Une fois les régions à risque identifiées, la première mission consiste à sensibiliser et former les personnels concernés, ainsi que, le cas échéant, leur famille. Car c’est de leur comportement que dépendra en grande partie leur propre sécurité. Ils doivent connaître la culture et respecter les spécificités des pays dans lesquels ils séjournent, mais ils doivent aussi apprendre à connaître leurs propres faiblesses. De comportement ou de caractère. Sont-ils capable de respecter des règles strictes ou sont-ils difficiles à cadrer ? Ont-ils l’expérience des (grosses) difficultés, des coups durs ? Seraient-ils capables de résister à un kidnapping ? « Cette interrogation est cruciale », explique Alexandre Hollander d’Amarante. « Chacun doit prendre conscience de la réalité des risques ainsi que de ses ressources et de ses faiblesses pour adapter son comportement. »
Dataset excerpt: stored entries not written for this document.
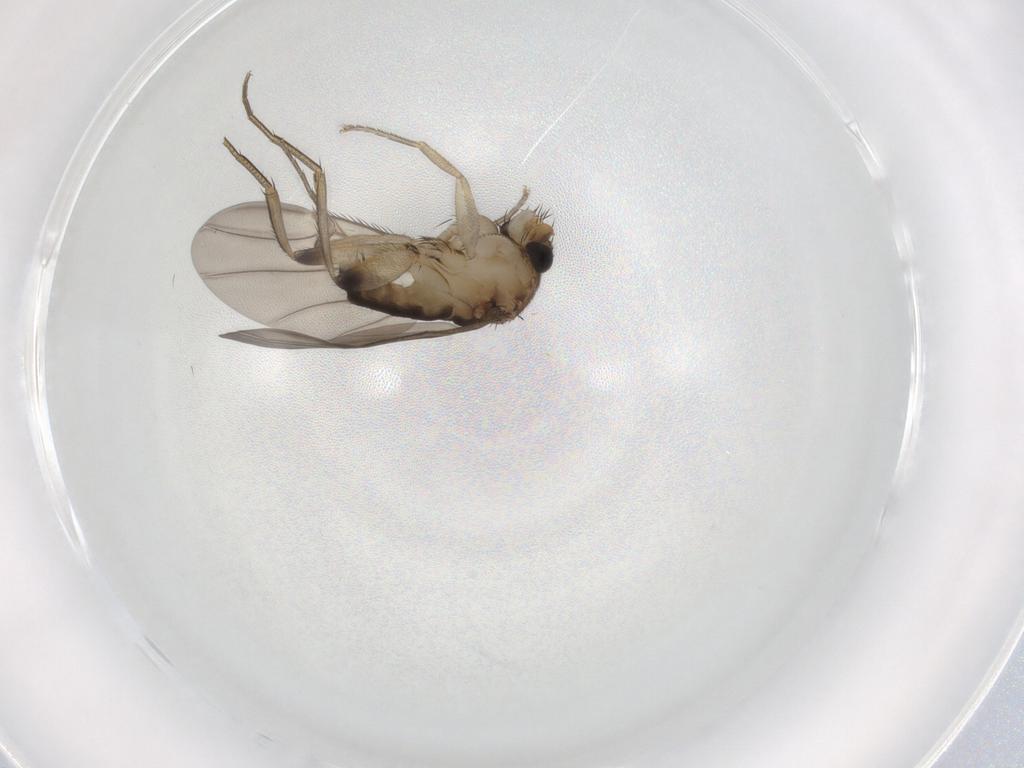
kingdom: Animalia
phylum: Arthropoda
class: Insecta
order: Diptera
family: Phoridae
Parfois, ces sensibilisations sont réalisées en interne, dans l’entreprise. Parfois en externe, dans des entreprises de sécurité qui proposent des modules spécifiques. En France d’abord et, bien souvent, une fois les expatriés arrivés sur place.
Assurer la sécurité quotidienne
Sur place, la direction sécurité – ou le représentant d’une société de sécurité – procédera à un audit de leur logement mais aussi des lieux que les expatriés sont amenés à fréquenter : entreprise bien sûr, écoles, magasins, lieux de loisirs, etc.
Dans certains cas, ils devront se plier à des mesures assez contraignantes : utiliser uniquement des taxis spécifiques, adopter chaque jour un itinéraire et un horaire différents pour conduire les enfants à l’école, accepter une escorte, voire des gardes armés, ou encore résider dans un compound (quartier résidentiel sécurisé et doté de toutes les infrastructures nécessaires à la vie quotidienne). « Sans oublier, précise Vazrik Minassian, de familiariser les enfants avec l’expert sécurité qui pourrait, un jour, venir les récupérer à l’école. »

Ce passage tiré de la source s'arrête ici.